Encoder-only, decoder-only, and encoder-decoder are all variants of the transformer architecture. In Attention Is All You Need, the transformer was introduced as an encoder-decoder used for machine translation. Since then, the transformer has become the de facto model for almost all AI tasks. Some tasks are well-suited for encoder-only, other tasks are well-suited for decoder-only, and still other tasks are well-suited for encoder-decoder. In this blog post, I explain their differences.
Encoder-only models use a bidirectional approach to understand context from both the left and the right of a given token. In contrast, decoder-only models process text from left to right and are particularly good at text generation tasks. Encoder-decoder models combine both approaches, using an encoder to understand the input and a decoder to generate the output. They’re great at sequence-to-sequence tasks such as machine translation.
Let’s compare the three architectures side by side. I’ve used colors to highlight their similarities.

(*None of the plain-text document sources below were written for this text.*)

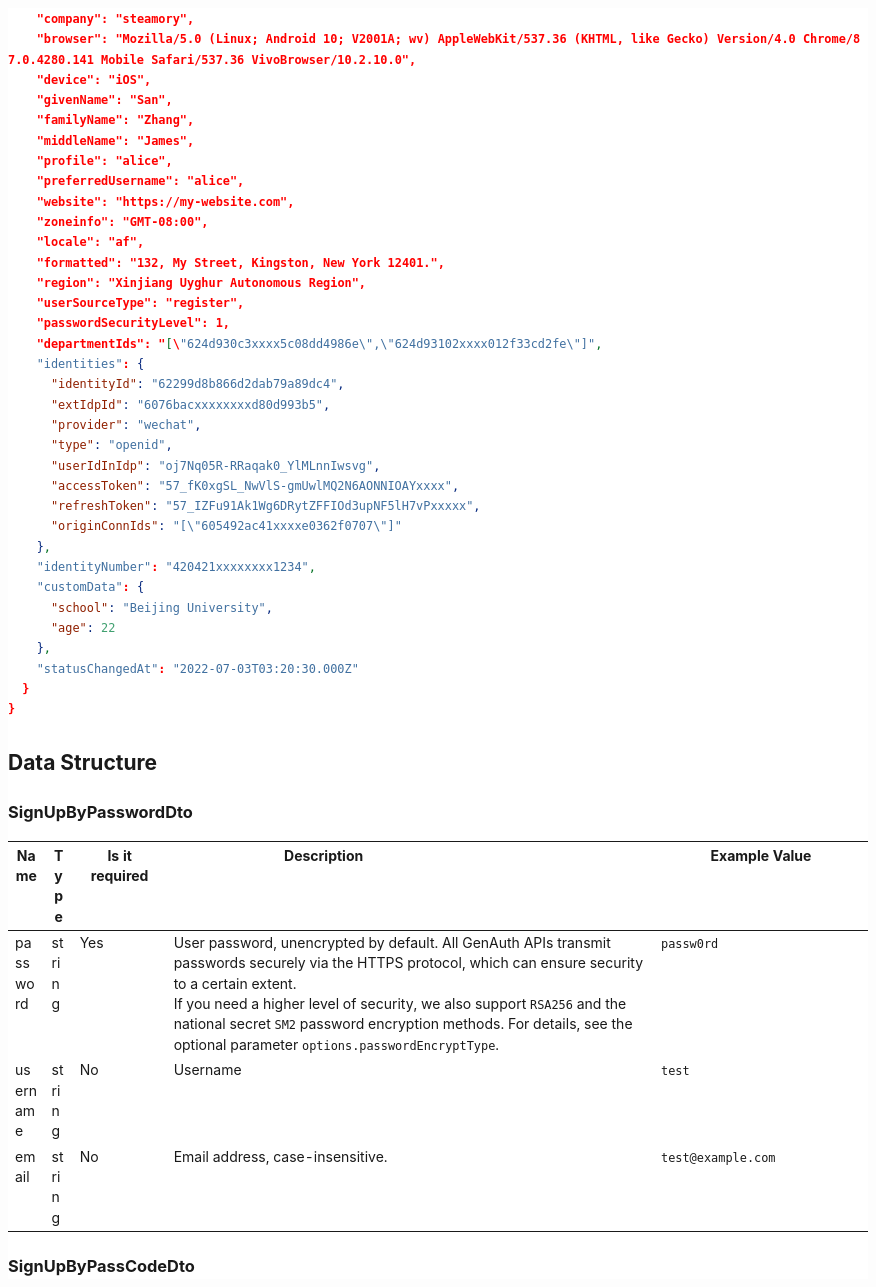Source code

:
 ```json
    "company": "steamory",
    "browser": "Mozilla/5.0 (Linux; Android 10; V2001A; wv) AppleWebKit/537.36 (KHTML, like Gecko) Version/4.0 Chrome/87.0.4280.141 Mobile Safari/537.36 VivoBrowser/10.2.10.0",
    "device": "iOS",
    "givenName": "San",
    "familyName": "Zhang",
    "middleName": "James",
    "profile": "alice",
    "preferredUsername": "alice",
    "website": "https://my-website.com",
    "zoneinfo": "GMT-08:00",
    "locale": "af",
    "formatted": "132, My Street, Kingston, New York 12401.",
    "region": "Xinjiang Uyghur Autonomous Region",
    "userSourceType": "register",
    "passwordSecurityLevel": 1,
    "departmentIds": "[\"624d930c3xxxx5c08dd4986e\",\"624d93102xxxx012f33cd2fe\"]",
    "identities": {
      "identityId": "62299d8b866d2dab79a89dc4",
      "extIdpId": "6076bacxxxxxxxxd80d993b5",
      "provider": "wechat",
      "type": "openid",
      "userIdInIdp": "oj7Nq05R-RRaqak0_YlMLnnIwsvg",
      "accessToken": "57_fK0xgSL_NwVlS-gmUwlMQ2N6AONNIOAYxxxx",
      "refreshToken": "57_IZFu91Ak1Wg6DRytZFFIOd3upNF5lH7vPxxxxx",
      "originConnIds": "[\"605492ac41xxxxe0362f0707\"]"
    },
    "identityNumber": "420421xxxxxxxx1234",
    "customData": {
      "school": "Beijing University",
      "age": 22
    },
    "statusChangedAt": "2022-07-03T03:20:30.000Z"
  }
}
```

## Data Structure

### <a id="SignUpByPasswordDto"></a> SignUpByPasswordDto

| Name     | Type   | <div style="width:80px">Is it required</div> | <div style="width:300px">Description</div>                                                                                                                                                                                                                                                                                                                              | <div style="width:200px">Example Value</div> |
| -------- | ------ | -------------------------------------------- | ----------------------------------------------------------------------------------------------------------------------------------------------------------------------------------------------------------------------------------------------------------------------------------------------------------------------------------------------------------------------- | -------------------------------------------- |
| password | string | Yes                                          | User password, unencrypted by default. All GenAuth APIs transmit passwords securely via the HTTPS protocol, which can ensure security to a certain extent. <br> If you need a higher level of security, we also support `RSA256` and the national secret `SM2` password encryption methods. For details, see the optional parameter `options.passwordEncryptType`. <br> | `passw0rd`                                   |
| username | string | No                                           | Username                                                                                                                                                                                                                                                                                                                                                                | `test`                                       |
| email    | string | No                                           | Email address, case-insensitive.                                                                                                                                                                                                                                                                                                                                        | `test@example.com`                           |

### <a id="SignUpByPassCodeDto"></a> SignUpByPassCodeDto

Encoder-only | Decoder-only | Encoder-decoder | |
---|---|---|---|
Example models | BERT, RoBERTa, DeBERTa | GPT, Llama, Claude | T5, BART, original transformer |
Tasks | Text understanding tasks (e.g. classification, NER, and QA) | Text generation tasks | Sequence-to-sequence tasks (e.g. machine translation and summarization) |
Attention | Bidirectional (tokens on both the left and the right) | Causal (only tokens on the left). | Encoder: bidirectional |
Decoder: causal + cross-attention (decoder tokens can attend to all encoder outputs i.e. the full input context). | |||
Training method | Masked language modeling (MLM): randomly mask some tokens in the input and then predict them. | Causal language modeling (CLM): predict the next token based on all previous tokens in the sequence. | seq2seq reconstruction |
Training | Processes entire input sequence in parallel | Process the entire input sequence in parallel, using teacher forcing and causal masking. | Encoder processes entire input sequence in parallel. Decoder processes the entire target sequence in parallel, using teacher forcing and causal masking. |
Inference | Single forward pass | Generate output sequentially, one token at a time (because each new tokens depends on all previously generated tokens) | Single forward pass through encoder (cache output); decoder generates output sequentially, one token at a time. |
Strengths | Understanding tasks, contextualized embeddings | Natural text generation, few-shot learning | Explicit input-output mapping |
Weaknesses | Doesn’t generate text | No bidirectional understanding during generation | More complex, harder to scale |
Popularity | Still used for language understanding tasks | Dominant for most applications | Less popular, often replaced by decoder-only |
In truth, decoder-only models like GPT have become the dominant architecture for most AI tasks, including the tasks originally handled by encoder-only and encoder-decoder models.
In the future, I hope to cover some of the concepts mentioned, including teacher forcing and causal masking.